» Work instructions:
Would you please reproduce all the entries exactly, leaving the pictures out?
■ ■ ■ ■
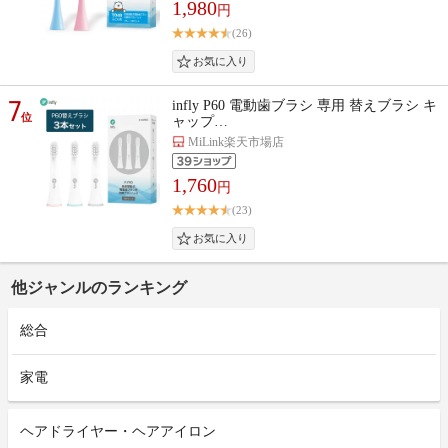
1,980
円
(26)
7
infly P60 電動歯ブラシ 専用 替えブラシ キ
位
ャップ…
MiLink楽天市場店
1,760
円
(23)
他ジャンルのランキング
総合
家電
ヘアドライヤー・ヘアアイロン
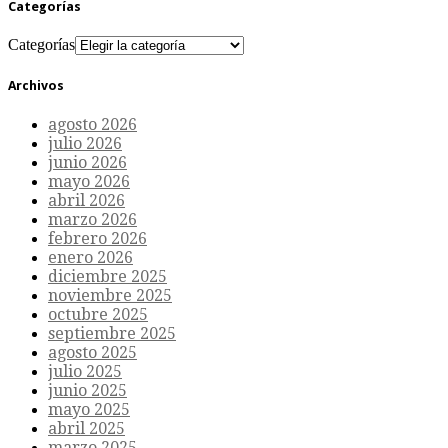
Categorías
Categorías
Archivos
agosto 2026
julio 2026
junio 2026
mayo 2026
abril 2026
marzo 2026
febrero 2026
enero 2026
diciembre 2025
noviembre 2025
octubre 2025
septiembre 2025
agosto 2025
julio 2025
junio 2025
mayo 2025
abril 2025
marzo 2025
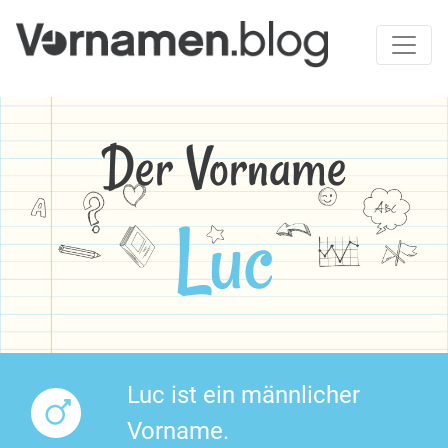
Der Vorname
Luc
Luc ist ein männlicher
Vorname.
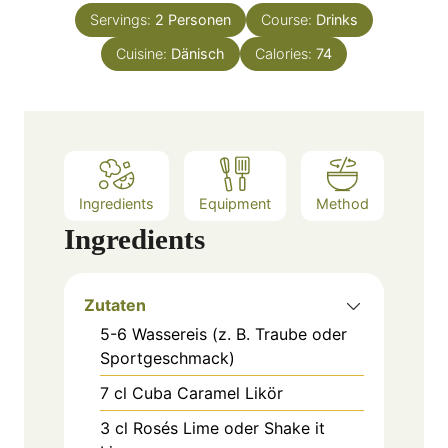
n
e
Servings:
2
Personen
Course:
Drinks
u
s
Cuisine:
Dänisch
t
Calories:
74
e
s
Ingredients
Equipment
Method
Ingredients
Zutaten
5-6
Wassereis (z. B. Traube oder
Sportgeschmack)
7
cl
Cuba Caramel Likör
3
cl
Rosés Lime oder Shake it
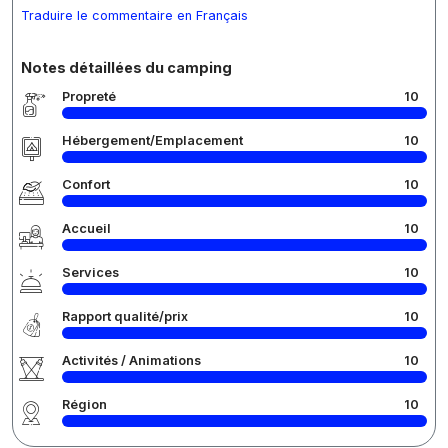
Traduire le commentaire en Français
Notes détaillées du camping
Propreté
10
Hébergement/Emplacement
10
Confort
10
Accueil
10
Services
10
Rapport qualité/prix
10
Activités / Animations
10
Région
10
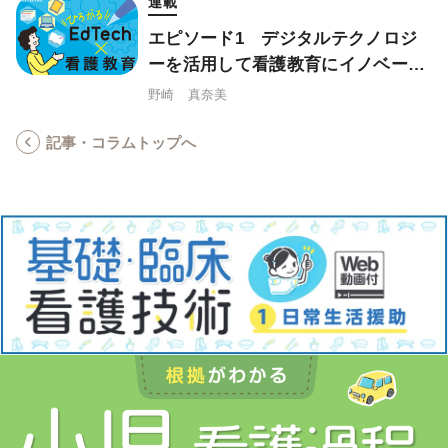
連載
エピソード1 デジタルテクノロジ
ーを活用して看護教育にイノベーシ
ョンを起こそう
野崎 真奈美
記事・コラムトップへ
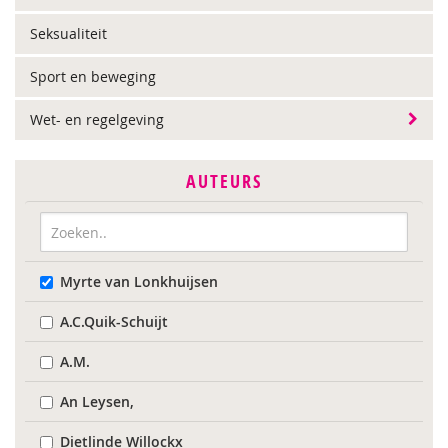
Seksualiteit
Sport en beweging
Wet- en regelgeving
AUTEURS
Myrte van Lonkhuijsen
A.C.Quik-Schuijt
A.M.
An Leysen,
Dietlinde Willockx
■ ■ ■ ■
» Response:
1,980
円
(26)
7
infly P60 電動歯ブラシ 専用 替えブラシ キ
位
ャップ…
MiLink楽天市場店
1,760
円
(23)
他ジャンルのランキング
総合
家電
ヘアドライヤー・ヘアアイロン
Categorías
Categorías
Archivos
agosto 2026
julio 2026
junio 2026
mayo 2026
abril 2026
marzo 2026
febrero 2026
enero 2026
diciembre 2025
noviembre 2025
octubre 2025
septiembre 2025
agosto 2025
julio 2025
junio 2025
mayo 2025
abril 2025
marzo 2025
Der Vorname
Luc
Luc ist ein männlicher
Vorname.
n
e
Servings:
2
Personen
Course:
Drinks
u
s
Cuisine:
Dänisch
t
Calories:
74
e
s
Ingredients
Equipment
Method
Ingredients
Zutaten
5-6
Wassereis (z. B. Traube oder
Sportgeschmack)
7
cl
Cuba Caramel Likör
3
cl
Rosés Lime oder Shake it
Traduire le commentaire en Français
Notes détaillées du camping
Propreté
10
Hébergement/Emplacement
10
Confort
10
Accueil
10
Services
10
Rapport qualité/prix
10
Activités / Animations
10
Région
10
連載
エピソード1 デジタルテクノロジ
ーを活用して看護教育にイノベーシ
ョンを起こそう
野崎 真奈美
記事・コラムトップへ
Seksualiteit
Sport en beweging
Wet- en regelgeving
AUTEURS
Myrte van Lonkhuijsen
A.C.Quik-Schuijt
A.M.
An Leysen,
Dietlinde Willockx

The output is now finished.